NumPy (Numerical Python) is a fundamental library for numerical computing in Python. It provides support for multidimensional arrays, along with a collection of mathematical functions to operate on these arrays efficiently. Here are some of the key functions and features provided by NumPy:
1. Creating Arrays:
– `numpy.array()`: Create a NumPy array from a Python list or tuple.
– `numpy.zeros()`: Create an array filled with zeros.
– `numpy.ones()`: Create an array filled with ones.
– `numpy.empty()`: Create an uninitialized array.
– `numpy.arange()`: Create an array with evenly spaced values within a specified range.
– `numpy.linspace()`: Create an array with evenly spaced values over a specified interval.
2. Array Manipulation:
– `numpy.reshape()`: Reshape an array into a specified shape.
– `numpy.concatenate()`: Concatenate arrays along a specified axis.
– `numpy.split()`: Split an array into multiple sub-arrays.
– `numpy.append()`: Append values to the end of an array.
– `numpy.delete()`: Delete elements from an array.
– `numpy.sort()`: Sort an array.
3. Mathematical Functions:
– `numpy.sum()`: Compute the sum of array elements.
– `numpy.mean()`: Compute the mean of array elements.
– `numpy.median()`: Compute the median of array elements.
– `numpy.min()`, `numpy.max()`: Compute the minimum and maximum values in an array.
– `numpy.abs()`: Compute the absolute values of array elements.
– `numpy.sqrt()`: Compute the square root of array elements.
– `numpy.exp()`: Compute the exponential of array elements.
– `numpy.log()`, `numpy.log10()`: Compute the natural logarithm and base-10 logarithm of array elements.
– `numpy.sin()`, `numpy.cos()`, `numpy.tan()`: Compute trigonometric functions of array elements.
4. Array Operations:
– Element-wise operations: Addition (`+`), subtraction (`-`), multiplication (`*`), division (`/`), exponentiation (`**`), etc.
– Dot product: `numpy.dot()`, `numpy.matmul()`
– Transpose: `numpy.transpose()`, array attribute `T`
– Broadcasting: Automatic alignment of arrays with different shapes during arithmetic operations.
5. Statistical Functions:
– `numpy.mean()`, `numpy.median()`, `numpy.var()`, `numpy.std()`: Compute mean, median, variance, and standard deviation.
– `numpy.percentile()`: Compute percentiles of array elements.
– `numpy.histogram()`: Compute the histogram of an array.
6. Linear Algebra:
– Matrix multiplication: `numpy.matmul()`, `@` operator.
– Matrix inversion: `numpy.linalg.inv()`.
– Eigenvalues and eigenvectors: `numpy.linalg.eig()`.
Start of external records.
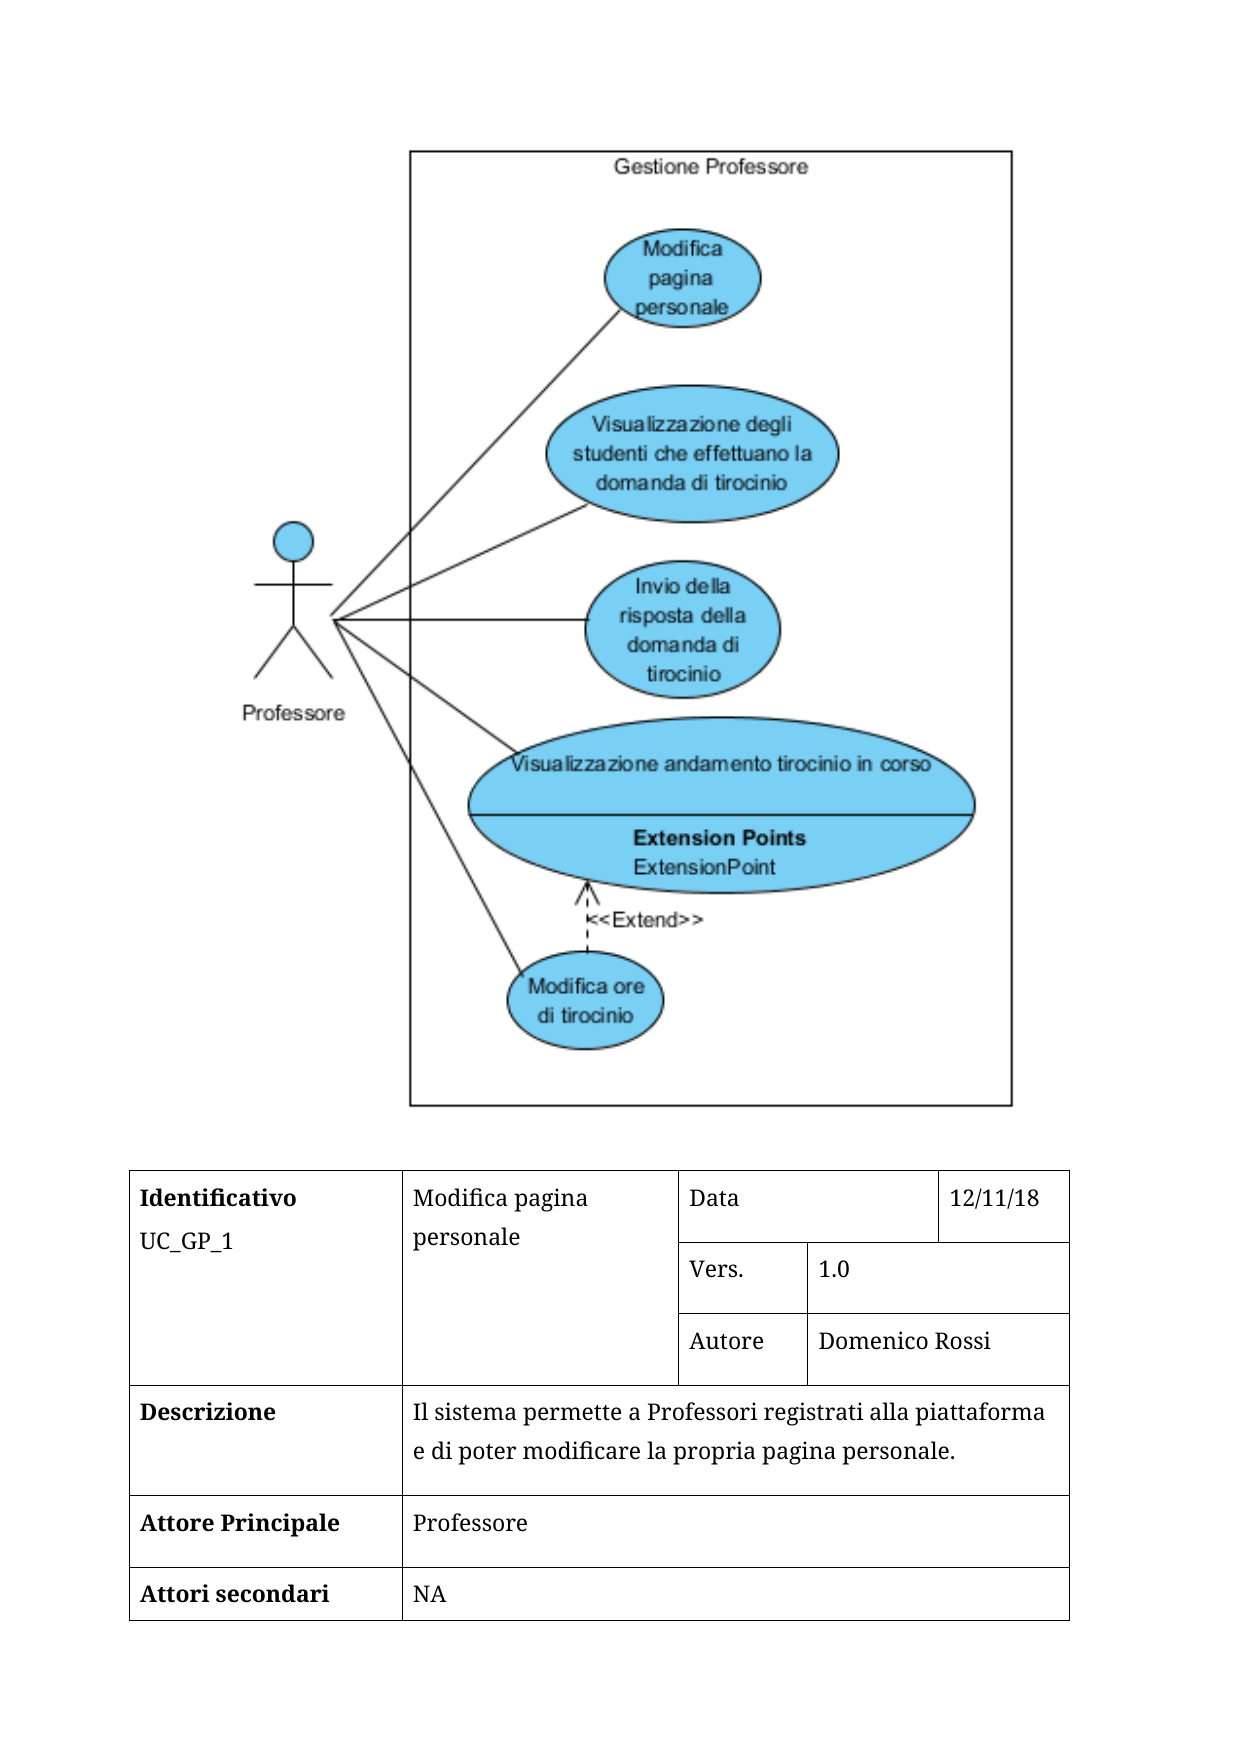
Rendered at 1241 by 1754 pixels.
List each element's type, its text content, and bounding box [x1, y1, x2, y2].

table_header 12/11/18 [939, 1171, 1069, 1242]
table_cell Attori secondari [130, 1568, 402, 1620]
table_cell NA [403, 1568, 1069, 1620]
table_cell Attore Principale [130, 1496, 402, 1567]
table_header Identificativo UC_GP_1 [130, 1171, 402, 1385]
table_cell Vers. [679, 1243, 807, 1313]
table_cell Domenico Rossi [808, 1314, 1069, 1385]
table_header Modifica pagina personale [403, 1171, 678, 1385]
table_cell Autore [679, 1314, 807, 1385]
table_cell Il sistema permette a Professori registrati alla piattaforma e di poter modificare la propria pagina personale. [403, 1386, 1069, 1495]
table_cell Descrizione [130, 1386, 402, 1495]
table_header Data [679, 1171, 938, 1242]
table_cell Professore [403, 1496, 1069, 1567]
table_cell 1.0 [808, 1243, 1069, 1313]
picture [219, 147, 1021, 1115]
7. Random Number Generation:
– `numpy.random.rand()`: Generate random samples from a uniform distribution.
– `numpy.random.randn()`: Generate random samples from a standard normal distribution.
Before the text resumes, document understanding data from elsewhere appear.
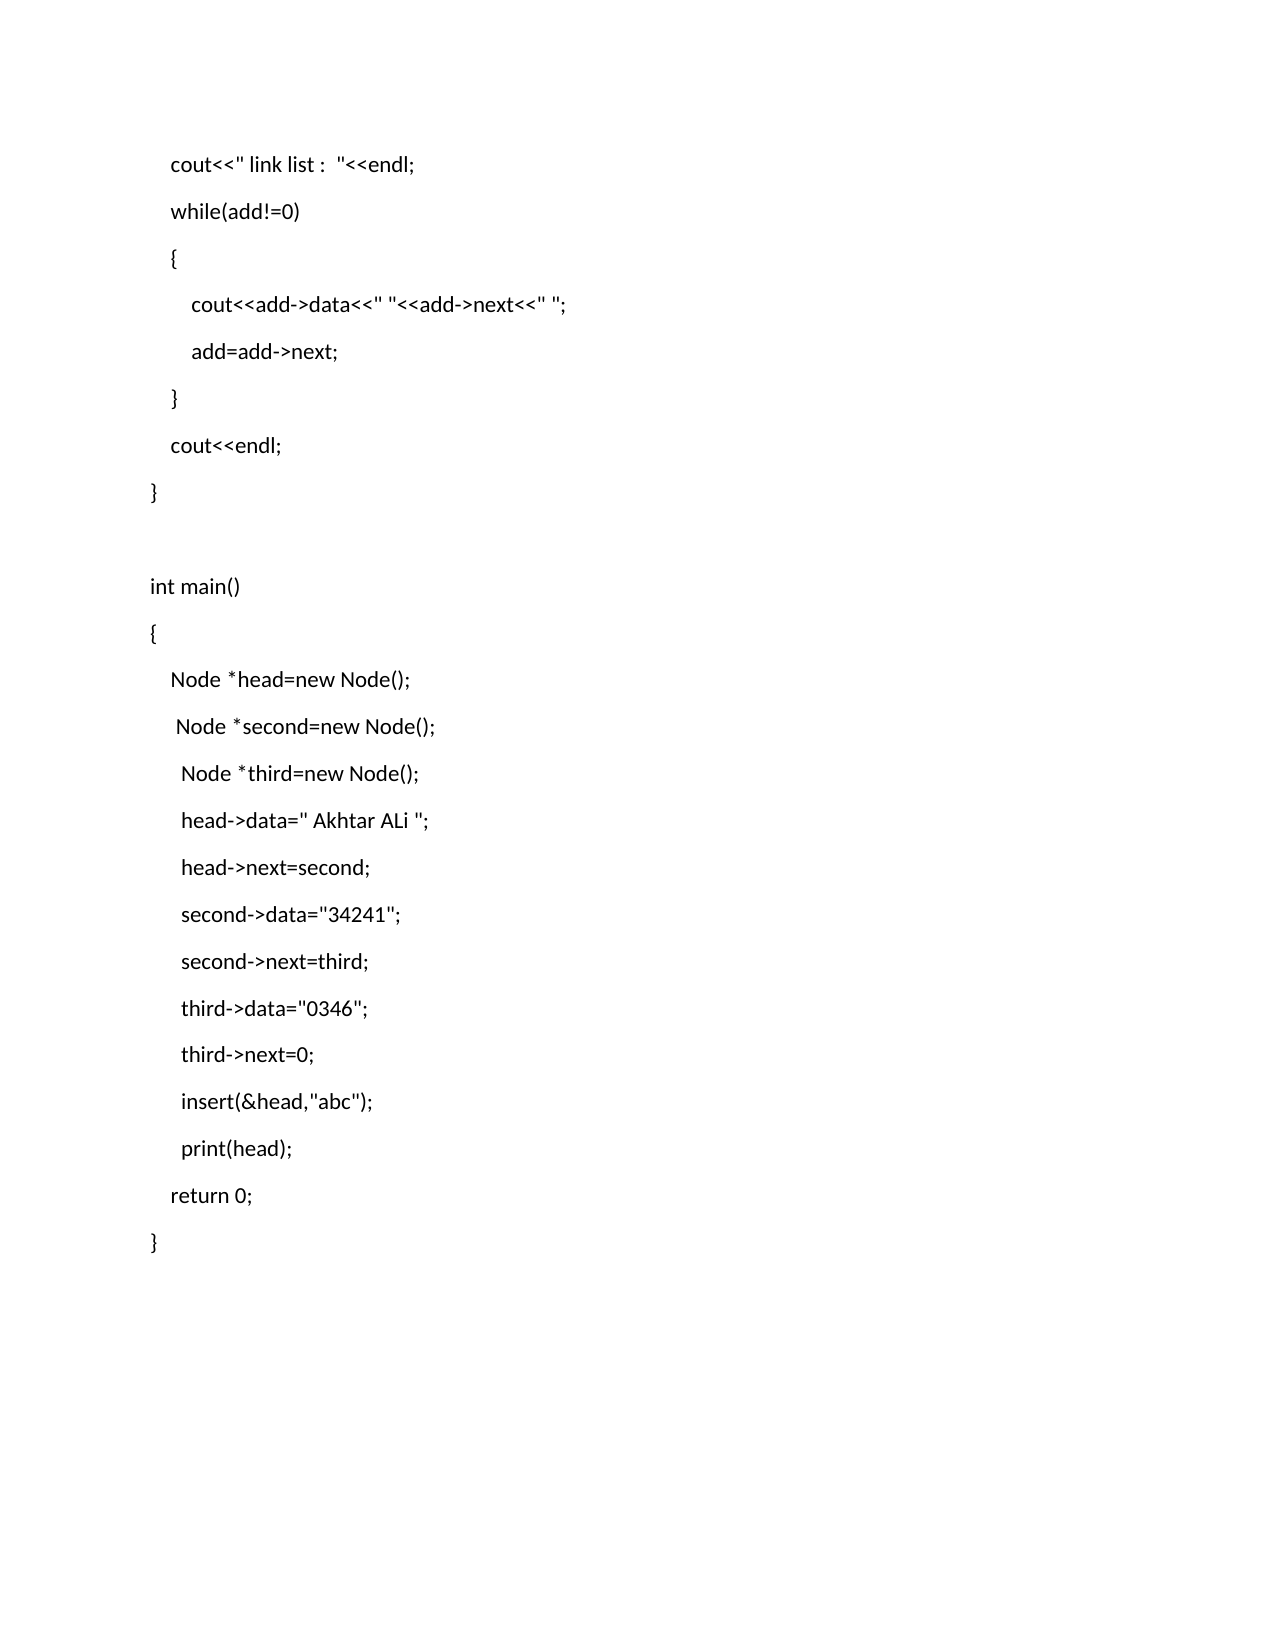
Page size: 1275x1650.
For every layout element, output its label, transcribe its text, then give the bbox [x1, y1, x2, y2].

text cout<<add->data<<" "<<add->next<<" "; [150, 291, 1125, 319]
text head->next=second; [150, 853, 1125, 881]
text add=add->next; [150, 337, 1125, 366]
text while(add!=0) [150, 197, 1125, 225]
text } [150, 384, 1125, 412]
text Node *second=new Node(); [150, 712, 1125, 741]
text Node *third=new Node(); [150, 759, 1125, 787]
text Node *head=new Node(); [150, 666, 1125, 694]
text { [150, 619, 1125, 647]
text } [150, 1228, 1125, 1256]
text int main() [150, 572, 1125, 600]
text } [150, 478, 1125, 506]
text { [150, 244, 1125, 272]
text insert(&head,"abc"); [150, 1087, 1125, 1116]
text cout<<" link list : "<<endl; [150, 150, 1125, 178]
text second->data="34241"; [150, 900, 1125, 928]
text head->data=" Akhtar ALi "; [150, 806, 1125, 834]
text second->next=third; [150, 947, 1125, 975]
text print(head); [150, 1134, 1125, 1162]
text return 0; [150, 1181, 1125, 1209]
text cout<<endl; [150, 431, 1125, 459]
text third->data="0346"; [150, 994, 1125, 1022]
text third->next=0; [150, 1041, 1125, 1069]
– `numpy.random.randint()`: Generate random integers within a specified range.
– `numpy.random.choice()`: Generate random samples from a given 1-D array.
These are just some of the many functions provided by NumPy for efficient numerical computing in Python. NumPy’s capabilities make it a cornerstone of many scientific and data analysis workflows.